У Коубы есть коробочка «викторок». У кого, у кого, а у лавочника всегда сигареты найдутся! Мокрыми пальцами он ощупывает в кармане бумажную коробочку. Но он зол на всех, оскорблен до глубины души. Ведь к нему относятся словно к какому-то отщепенцу. Коуба встает с обиженным видом и идет на левый край баррикады, за павильон, что у трамвайной остановки. Там стоит пристально вглядывающийся в темноту дозор. Коуба нервно закуривает — здесь его не видят остальные бойцы.
— Дай и мне затянуться… — тихо говорит дозорный.

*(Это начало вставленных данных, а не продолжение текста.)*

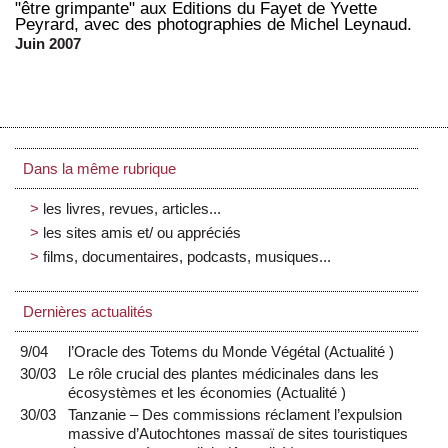
"être grimpante" aux Editions du Fayet de Yvette
Peyrard, avec des photographies de Michel Leynaud.
Juin 2007
Dans la même rubrique
les livres, revues, articles...
les sites amis et/ ou appréciés
films, documentaires, podcasts, musiques...
Dernières actualités
9/04
l’Oracle des Totems du Monde Végétal
(
Actualité
)
30/03
Le rôle crucial des plantes médicinales dans les
écosystèmes et les économies
(
Actualité
)
30/03
Tanzanie – Des commissions réclament l’expulsion
massive d’Autochtones massaï de sites touristiques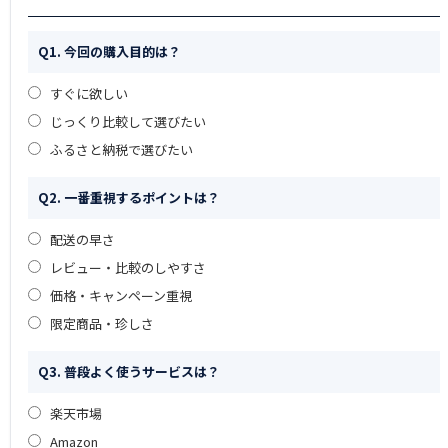
Q1. 今回の購入目的は？
すぐに欲しい
じっくり比較して選びたい
ふるさと納税で選びたい
Q2. 一番重視するポイントは？
配送の早さ
レビュー・比較のしやすさ
価格・キャンペーン重視
限定商品・珍しさ
Q3. 普段よく使うサービスは？
楽天市場
Amazon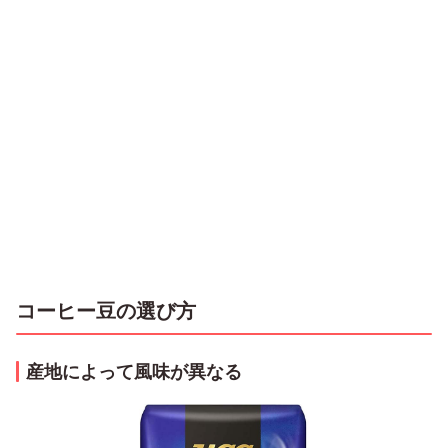
コーヒー豆の選び方
産地によって風味が異なる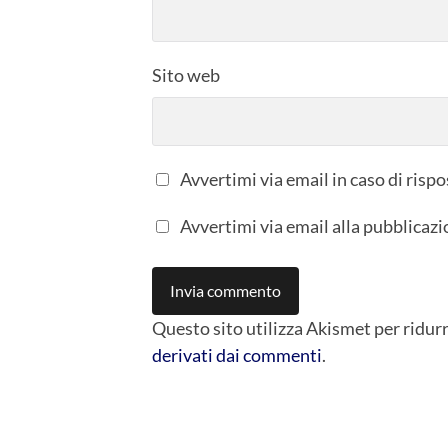
Sito web
Avvertimi via email in caso di ris
Avvertimi via email alla pubblicazi
Questo sito utilizza Akismet per ridur
derivati dai commenti
.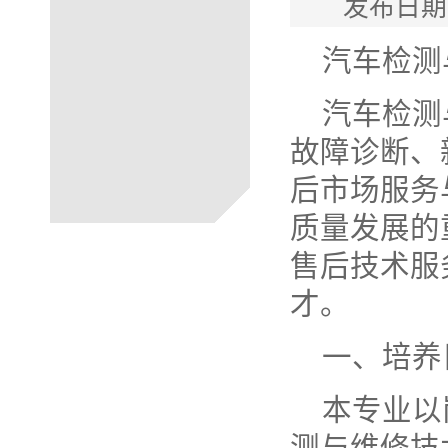
发布日期
汽车检测
汽车检测
故障诊断、
后市场服务
质量发展的
售后技术服
才。
一、培养
本专业以
测与维修技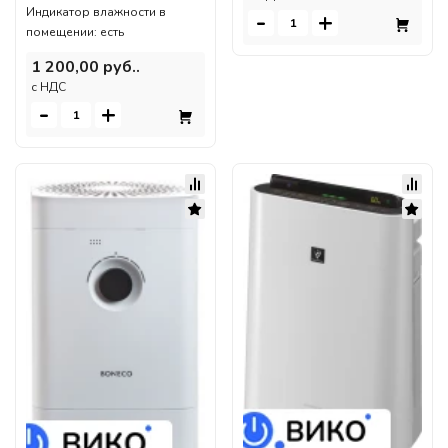
Индикатор влажности в
-
+
помещении: есть
1 200,00 руб..
c НДС
-
+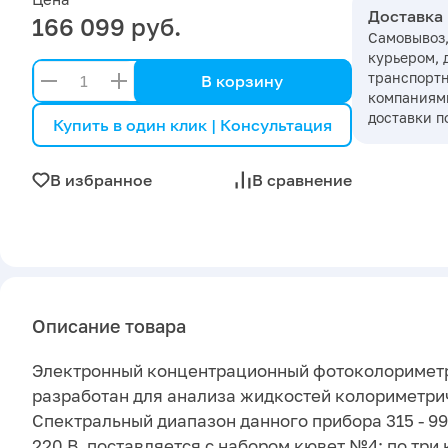
Доставка
166 099 руб.
Самовывоз,
курьером, 
транспорт
В корзину
компаниями
доставки п
Купить в один клик | Консультация
В избранное
В сравнение
Описание товара
Электронный концентрационный фотоколоримет
разработан для анализа жидкостей колориметри
Спектральный диапазон данного прибора 315 - 99
220 В, поставляется с набором кювет №4: по три 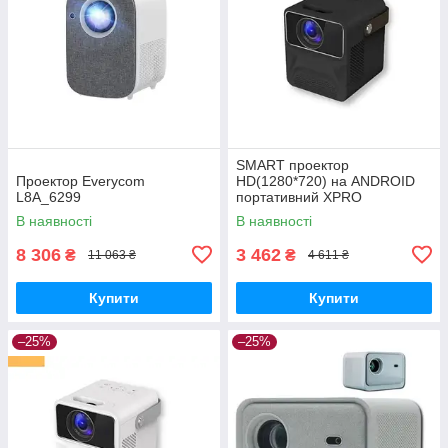
SMART проектор
Проектор Everycom
HD(1280*720) на ANDROID
L8A_6299
портативний XPRO
PANOPLUS SOUNDBOX
В наявності
В наявності
BLACK(4000 lumen) з
підключенням до iOS та
8 306
3 462
₴
₴
11 063 ₴
4 611 ₴
Android для
Купити
Купити
–25%
–25%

Коуба, не разглядев в темноте, что это вспыльчивый угольщик, протягивает отсыревшую сигарету. Коубе страшно хочется поговорить, рассказать кому-нибудь о своем страхе. Он берет дозорного за плечо и, пока тот жадно закуривает, пытается при слабом свете огонька рассмотреть его лицо. Но огонек прикрыт ладонью, и ничего не видно. Коуба притягивает дозорного ближе к себе:
— Ты слышал радио? Плохие новости! Я думаю, дело проиграно, мы не устоим!

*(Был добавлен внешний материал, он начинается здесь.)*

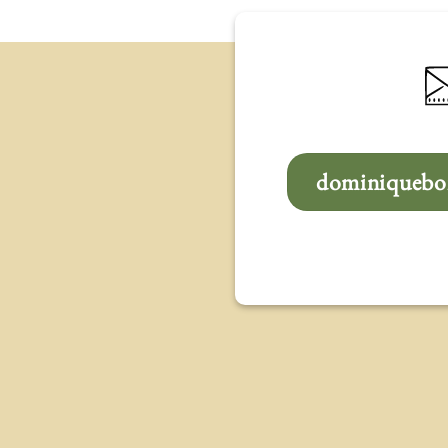
dominiqueboi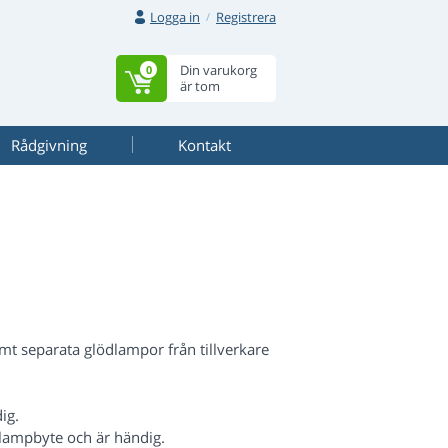
Logga in
Registrera
Din varukorg
0
är tom
Rådgivning
Kontakt
t separata glödlampor från tillverkare
ig.
lampbyte och är händig.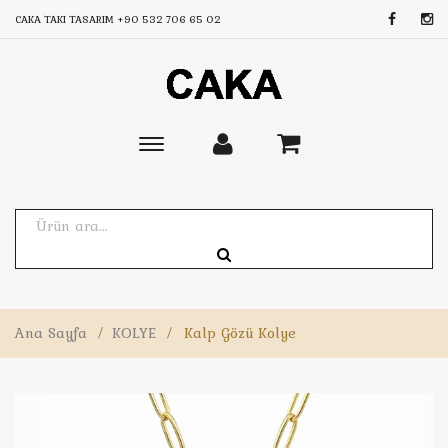
CAKA TAKI TASARIM
+90 532 706 65 02
Toggle
main
navigation
Ana Sayfa
/
KOLYE
/
Kalp Gözü Kolye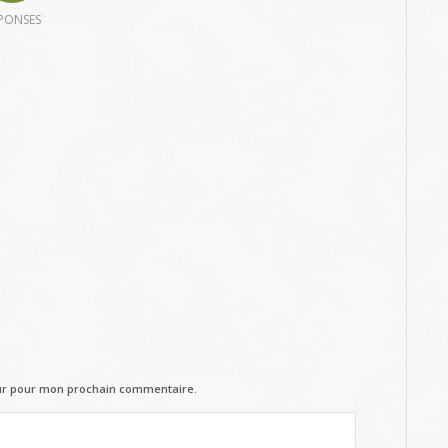
PONSES
eur pour mon prochain commentaire.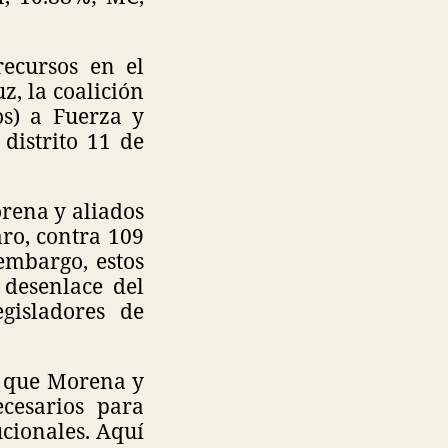
ecursos en el
z, la coalición
s) a Fuerza y
distrito 11 de
rena y aliados
ro, contra 109
embargo, estos
desenlace del
gisladores de
n que Morena y
cesarios para
ucionales. Aquí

Угольщик, вздрогнув от изумления, вырывается:
— Спятил ты, что ли! А винтовки у нас зачем?
Только теперь, при затяжке, когда вспыхивает огонек сигареты, Коуба узнает Лойзу Адама. Но он уже не может остановиться, слова сами срываются с языка, бьют изнутри фонтаном. Коуба старается сдержать себя, потому что он трус и боится этого сумасшедшего угольщика, который бросается всюду очертя голову. Еще зря только обозлишь его призывами к осторожности.

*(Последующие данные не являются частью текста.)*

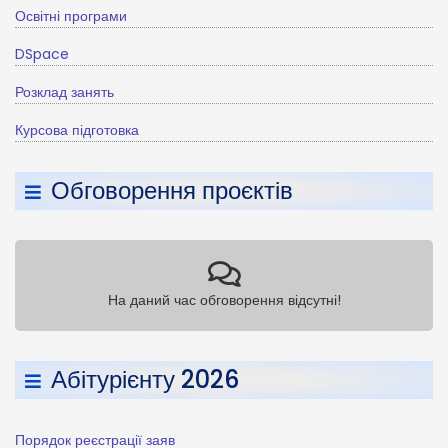
Освітні програми
DSpace
Розклад занять
Курсова підготовка
Обговорення проєктів
На даний час обговорення відсутні!
Абітурієнту 2026
Порядок реєстрації заяв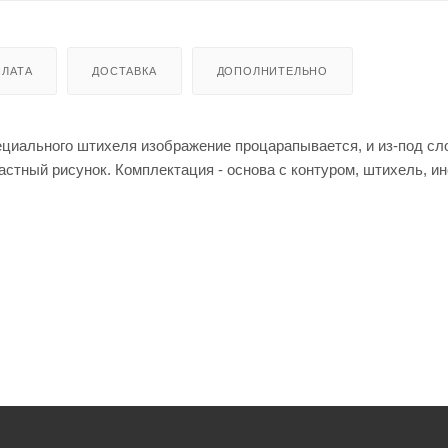
ЛАТА
ДОСТАВКА
ДОПОЛНИТЕЛЬНО
ециального штихеля изображение процарапывается, и из-под сл
астный рисунок. Комплектация - основа с контуром, штихель, ин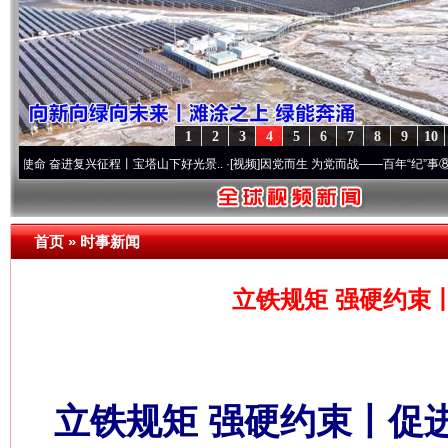
1
2
3
4
5
6
7
8
9
10
进复兴征程丨宝塔山下好光景..
·[视频]
因党而生 为党而战——百年“纪”事⑧加强纪律..
·
首页
»
时事新闻
立铁规矩 强硬约束
立铁规矩 强硬约束丨促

И Коуба сует в руку угольщику вторую сигарету, чтобы тот чувствовал себя хоть немножко обязанным ему, и упрямо нашептывает:
— Ведь нужно голову иметь на плечах! А я и вправду вроде как ума решился, полез в эту кашу, утром даже лавку не открыл! А как подумаешь хорошенько… мы могли спокойно денек-другой переждать, посмотреть, как дело обернется. Гитлера нет в живых, Берлин пал, так к чему нам спешить? И без нас… обойдутся!
Лойза Адам, словно ужаленный, отталкивает руку, которая протягивает ему сигарету:
— Ах ты, мерзкий трус!
Пальцы угольщика сами собой тянутся к горлу лавочника, хватают бархатный воротник его теплого пальто. Лойза тормошит Коубу, будто хочет вытряхнуть из него душу. Эта продажная тварь коснулась самого заветного в сердце угольщика. Это чувство возникло накануне днем, и Лойзе кажется, что он помолодел, набрался новых сил и теперь может один высадить плечом даже железные ворота. Он снова с гордостью повторяет про себя, что он чех. Ведь до вчерашнего дня он жил с ощущением, что ему все время плюют в душу. Разве жизнь это была?